Assigned task:
Output the opening lines of the records exactly. End with the line that contains "text: (384, 650) -> (365, 482), moved".

(Before and after comparisons)
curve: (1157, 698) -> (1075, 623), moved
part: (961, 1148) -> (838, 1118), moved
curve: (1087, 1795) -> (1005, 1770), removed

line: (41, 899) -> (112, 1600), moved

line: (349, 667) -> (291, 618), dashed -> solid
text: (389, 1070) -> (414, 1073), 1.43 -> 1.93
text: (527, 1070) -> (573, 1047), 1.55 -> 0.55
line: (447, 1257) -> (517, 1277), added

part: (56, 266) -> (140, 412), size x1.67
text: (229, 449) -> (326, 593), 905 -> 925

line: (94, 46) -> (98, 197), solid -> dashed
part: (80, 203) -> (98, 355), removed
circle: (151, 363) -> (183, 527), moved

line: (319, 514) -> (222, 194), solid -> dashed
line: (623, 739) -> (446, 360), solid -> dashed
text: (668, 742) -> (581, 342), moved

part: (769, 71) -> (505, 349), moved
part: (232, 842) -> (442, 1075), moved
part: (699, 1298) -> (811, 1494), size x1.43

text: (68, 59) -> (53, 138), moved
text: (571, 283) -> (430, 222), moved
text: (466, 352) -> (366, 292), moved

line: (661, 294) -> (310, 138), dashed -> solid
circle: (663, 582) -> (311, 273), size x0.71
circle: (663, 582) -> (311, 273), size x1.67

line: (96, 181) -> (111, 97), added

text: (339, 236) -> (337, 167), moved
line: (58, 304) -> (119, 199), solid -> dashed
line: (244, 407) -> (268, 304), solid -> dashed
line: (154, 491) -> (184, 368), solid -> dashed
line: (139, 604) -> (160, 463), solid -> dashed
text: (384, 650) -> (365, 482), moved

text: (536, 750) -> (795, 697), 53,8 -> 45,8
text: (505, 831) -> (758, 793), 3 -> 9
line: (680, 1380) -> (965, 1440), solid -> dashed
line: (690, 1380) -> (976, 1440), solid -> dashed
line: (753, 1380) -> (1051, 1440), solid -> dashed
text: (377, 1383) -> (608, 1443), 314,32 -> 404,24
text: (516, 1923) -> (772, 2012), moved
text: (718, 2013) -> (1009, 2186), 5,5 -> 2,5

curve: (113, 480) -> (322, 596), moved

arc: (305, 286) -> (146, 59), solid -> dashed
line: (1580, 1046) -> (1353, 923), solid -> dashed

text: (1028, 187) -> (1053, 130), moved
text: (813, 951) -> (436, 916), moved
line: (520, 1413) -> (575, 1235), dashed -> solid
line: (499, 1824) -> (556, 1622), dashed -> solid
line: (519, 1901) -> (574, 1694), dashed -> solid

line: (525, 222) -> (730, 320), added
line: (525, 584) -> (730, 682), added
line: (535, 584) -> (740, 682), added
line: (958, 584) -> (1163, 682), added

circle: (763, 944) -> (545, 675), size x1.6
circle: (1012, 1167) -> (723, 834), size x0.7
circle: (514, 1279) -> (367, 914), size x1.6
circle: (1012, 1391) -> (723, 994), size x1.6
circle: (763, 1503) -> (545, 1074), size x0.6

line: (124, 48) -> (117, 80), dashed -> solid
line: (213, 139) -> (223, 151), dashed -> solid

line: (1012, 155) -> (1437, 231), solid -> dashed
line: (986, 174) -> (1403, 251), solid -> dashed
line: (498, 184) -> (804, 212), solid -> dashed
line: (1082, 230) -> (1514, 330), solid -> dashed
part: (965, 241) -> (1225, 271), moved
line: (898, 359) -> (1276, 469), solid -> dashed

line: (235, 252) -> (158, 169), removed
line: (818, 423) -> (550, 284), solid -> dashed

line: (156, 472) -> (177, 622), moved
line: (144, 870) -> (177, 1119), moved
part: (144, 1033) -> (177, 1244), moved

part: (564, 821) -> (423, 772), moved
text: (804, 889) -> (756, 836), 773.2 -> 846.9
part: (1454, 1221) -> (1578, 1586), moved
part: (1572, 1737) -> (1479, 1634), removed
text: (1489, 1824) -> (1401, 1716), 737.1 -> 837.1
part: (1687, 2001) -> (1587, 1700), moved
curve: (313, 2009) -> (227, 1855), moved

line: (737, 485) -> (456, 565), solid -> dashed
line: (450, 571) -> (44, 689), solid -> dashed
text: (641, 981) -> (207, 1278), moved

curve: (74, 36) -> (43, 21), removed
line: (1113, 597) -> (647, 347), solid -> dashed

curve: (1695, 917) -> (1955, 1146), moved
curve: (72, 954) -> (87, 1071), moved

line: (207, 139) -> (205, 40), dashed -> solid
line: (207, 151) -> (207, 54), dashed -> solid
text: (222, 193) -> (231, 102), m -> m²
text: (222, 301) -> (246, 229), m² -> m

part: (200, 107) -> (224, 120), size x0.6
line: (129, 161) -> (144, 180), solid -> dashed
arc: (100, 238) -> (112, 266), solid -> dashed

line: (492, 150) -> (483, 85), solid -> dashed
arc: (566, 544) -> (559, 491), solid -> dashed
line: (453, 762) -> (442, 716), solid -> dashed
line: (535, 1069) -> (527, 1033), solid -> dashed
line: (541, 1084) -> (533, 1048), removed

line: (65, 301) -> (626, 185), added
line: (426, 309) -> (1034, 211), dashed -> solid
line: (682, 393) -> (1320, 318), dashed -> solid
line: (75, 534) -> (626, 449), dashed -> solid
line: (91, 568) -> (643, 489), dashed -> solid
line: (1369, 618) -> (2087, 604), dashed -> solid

Answer for the task:
curve: (1157, 698) -> (1075, 623), moved
part: (961, 1148) -> (838, 1118), moved
curve: (1087, 1795) -> (1005, 1770), removed

line: (41, 899) -> (112, 1600), moved

line: (349, 667) -> (291, 618), dashed -> solid
text: (389, 1070) -> (414, 1073), 1.43 -> 1.93
text: (527, 1070) -> (573, 1047), 1.55 -> 0.55
line: (447, 1257) -> (517, 1277), added

part: (56, 266) -> (140, 412), size x1.67
text: (229, 449) -> (326, 593), 905 -> 925

line: (94, 46) -> (98, 197), solid -> dashed
part: (80, 203) -> (98, 355), removed
circle: (151, 363) -> (183, 527), moved

line: (319, 514) -> (222, 194), solid -> dashed
line: (623, 739) -> (446, 360), solid -> dashed
text: (668, 742) -> (581, 342), moved

part: (769, 71) -> (505, 349), moved
part: (232, 842) -> (442, 1075), moved
part: (699, 1298) -> (811, 1494), size x1.43

text: (68, 59) -> (53, 138), moved
text: (571, 283) -> (430, 222), moved
text: (466, 352) -> (366, 292), moved

line: (661, 294) -> (310, 138), dashed -> solid
circle: (663, 582) -> (311, 273), size x0.71
circle: (663, 582) -> (311, 273), size x1.67

line: (96, 181) -> (111, 97), added

text: (339, 236) -> (337, 167), moved
line: (58, 304) -> (119, 199), solid -> dashed
line: (244, 407) -> (268, 304), solid -> dashed
line: (154, 491) -> (184, 368), solid -> dashed
line: (139, 604) -> (160, 463), solid -> dashed
text: (384, 650) -> (365, 482), moved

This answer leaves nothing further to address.